Overall, the tendency of ChatGPT to ignore previous input is kind of the center of it's limits/problems. 

[+][comment deleted]8mo30

KMT! Bad analogy. Pushing a bus full of kids towards a precipice is 100% guaranteed to result in the bus going over said precipice. Pushing AI in the direction it's going has never been proven to create an intelligence that can be combative and dangerous as in conniving.

You are mistaking the highly theoretical for the physically proven. AI will have no internal motivations as it doesn't have any internal instincts to satisfy as we do. We have the instincts: 

To be comfortable 
To eat 
To reproduce
To compete for sexual options
To be curious and self-actualize in pursuit of the above

Our biology and not our brains give us those instincts. Perhaps can A.I. dream, and only then would it have any impetus to act outside of a prompt, but even then, when WE dream, its our psychology that's responding to all those instincts. Again, our instincts, and the discomforts they create with our reality, are the primary motivator. What possible analog exists in A.I.?

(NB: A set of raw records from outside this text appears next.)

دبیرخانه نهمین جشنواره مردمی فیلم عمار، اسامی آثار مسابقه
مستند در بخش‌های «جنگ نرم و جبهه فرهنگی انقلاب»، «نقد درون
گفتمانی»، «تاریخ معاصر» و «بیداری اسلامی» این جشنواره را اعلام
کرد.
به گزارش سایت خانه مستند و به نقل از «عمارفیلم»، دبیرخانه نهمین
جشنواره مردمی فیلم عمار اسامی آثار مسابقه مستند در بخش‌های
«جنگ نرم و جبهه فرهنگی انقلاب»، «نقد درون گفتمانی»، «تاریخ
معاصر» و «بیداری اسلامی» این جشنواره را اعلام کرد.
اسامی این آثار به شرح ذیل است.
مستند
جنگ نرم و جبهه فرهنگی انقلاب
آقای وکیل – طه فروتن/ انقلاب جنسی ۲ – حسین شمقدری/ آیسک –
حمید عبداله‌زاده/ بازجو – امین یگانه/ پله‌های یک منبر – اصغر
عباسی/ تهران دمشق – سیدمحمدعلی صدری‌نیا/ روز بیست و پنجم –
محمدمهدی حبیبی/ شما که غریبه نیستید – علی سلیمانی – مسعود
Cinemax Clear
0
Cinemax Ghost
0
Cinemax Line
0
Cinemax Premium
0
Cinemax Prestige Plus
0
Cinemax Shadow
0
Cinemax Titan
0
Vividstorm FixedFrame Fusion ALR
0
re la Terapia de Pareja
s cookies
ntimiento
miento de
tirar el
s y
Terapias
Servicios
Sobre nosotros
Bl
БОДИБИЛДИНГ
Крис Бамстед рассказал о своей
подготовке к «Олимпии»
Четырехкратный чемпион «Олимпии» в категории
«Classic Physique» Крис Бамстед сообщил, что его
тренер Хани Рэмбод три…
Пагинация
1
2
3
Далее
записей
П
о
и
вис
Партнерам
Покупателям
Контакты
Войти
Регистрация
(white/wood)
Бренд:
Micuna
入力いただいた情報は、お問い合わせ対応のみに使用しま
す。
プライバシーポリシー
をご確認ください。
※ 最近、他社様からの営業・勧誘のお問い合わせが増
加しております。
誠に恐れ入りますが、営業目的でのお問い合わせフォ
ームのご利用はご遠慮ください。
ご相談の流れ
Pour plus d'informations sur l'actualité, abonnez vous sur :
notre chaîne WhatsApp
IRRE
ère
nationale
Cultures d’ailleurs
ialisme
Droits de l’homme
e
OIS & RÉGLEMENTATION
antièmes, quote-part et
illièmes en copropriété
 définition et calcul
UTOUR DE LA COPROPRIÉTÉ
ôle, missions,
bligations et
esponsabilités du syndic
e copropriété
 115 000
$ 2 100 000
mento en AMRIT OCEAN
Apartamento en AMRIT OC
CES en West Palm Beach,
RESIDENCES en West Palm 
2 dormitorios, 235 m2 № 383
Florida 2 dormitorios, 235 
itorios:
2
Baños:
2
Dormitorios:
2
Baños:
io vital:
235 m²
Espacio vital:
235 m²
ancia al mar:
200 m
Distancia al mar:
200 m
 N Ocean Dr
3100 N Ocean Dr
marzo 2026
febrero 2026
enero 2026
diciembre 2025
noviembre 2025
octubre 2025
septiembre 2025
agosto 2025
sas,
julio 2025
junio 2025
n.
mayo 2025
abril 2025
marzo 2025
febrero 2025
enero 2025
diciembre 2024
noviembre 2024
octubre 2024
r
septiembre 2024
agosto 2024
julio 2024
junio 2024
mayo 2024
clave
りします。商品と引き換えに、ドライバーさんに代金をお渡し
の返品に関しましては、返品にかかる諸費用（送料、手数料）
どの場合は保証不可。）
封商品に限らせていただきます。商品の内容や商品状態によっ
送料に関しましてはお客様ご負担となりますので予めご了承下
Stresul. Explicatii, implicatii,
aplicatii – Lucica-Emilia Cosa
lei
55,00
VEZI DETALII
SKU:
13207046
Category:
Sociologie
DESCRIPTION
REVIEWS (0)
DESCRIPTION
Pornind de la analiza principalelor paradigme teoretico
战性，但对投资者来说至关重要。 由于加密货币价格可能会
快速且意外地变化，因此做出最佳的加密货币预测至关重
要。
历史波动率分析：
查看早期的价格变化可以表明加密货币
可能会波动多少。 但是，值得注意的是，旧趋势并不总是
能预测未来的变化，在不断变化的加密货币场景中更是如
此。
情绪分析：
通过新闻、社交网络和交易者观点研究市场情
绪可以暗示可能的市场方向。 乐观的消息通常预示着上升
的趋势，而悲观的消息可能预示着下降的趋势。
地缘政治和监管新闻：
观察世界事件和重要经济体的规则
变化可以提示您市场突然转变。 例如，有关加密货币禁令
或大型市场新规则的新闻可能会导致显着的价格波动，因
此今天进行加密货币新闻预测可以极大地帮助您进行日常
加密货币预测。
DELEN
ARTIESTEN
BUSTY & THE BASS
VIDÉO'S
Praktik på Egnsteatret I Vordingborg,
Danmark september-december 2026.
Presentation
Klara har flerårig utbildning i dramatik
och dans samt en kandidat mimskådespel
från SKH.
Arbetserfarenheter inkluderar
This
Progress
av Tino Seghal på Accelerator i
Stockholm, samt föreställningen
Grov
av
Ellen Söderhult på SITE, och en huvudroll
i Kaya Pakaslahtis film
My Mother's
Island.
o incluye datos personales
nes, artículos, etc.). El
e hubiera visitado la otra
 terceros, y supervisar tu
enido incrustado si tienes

There's no reason to think AI will do anything other than "sit there" and follow instructions, because it has no internal impulse to do anything. If you think it does have such an impulse, it is up to you to demonstrate a causal mechanism for it, just as I've demonstrated the causal mechanisms for human impulses.

Worry about what we will ask A.I. to do and what those actions will cause. And worry about how best to craft those questions to ensure we do not get an answer we did not want. Your engineers could strike for that, but, I think that's best left to IT community policy makers and government. Let the engineers continue to engineer.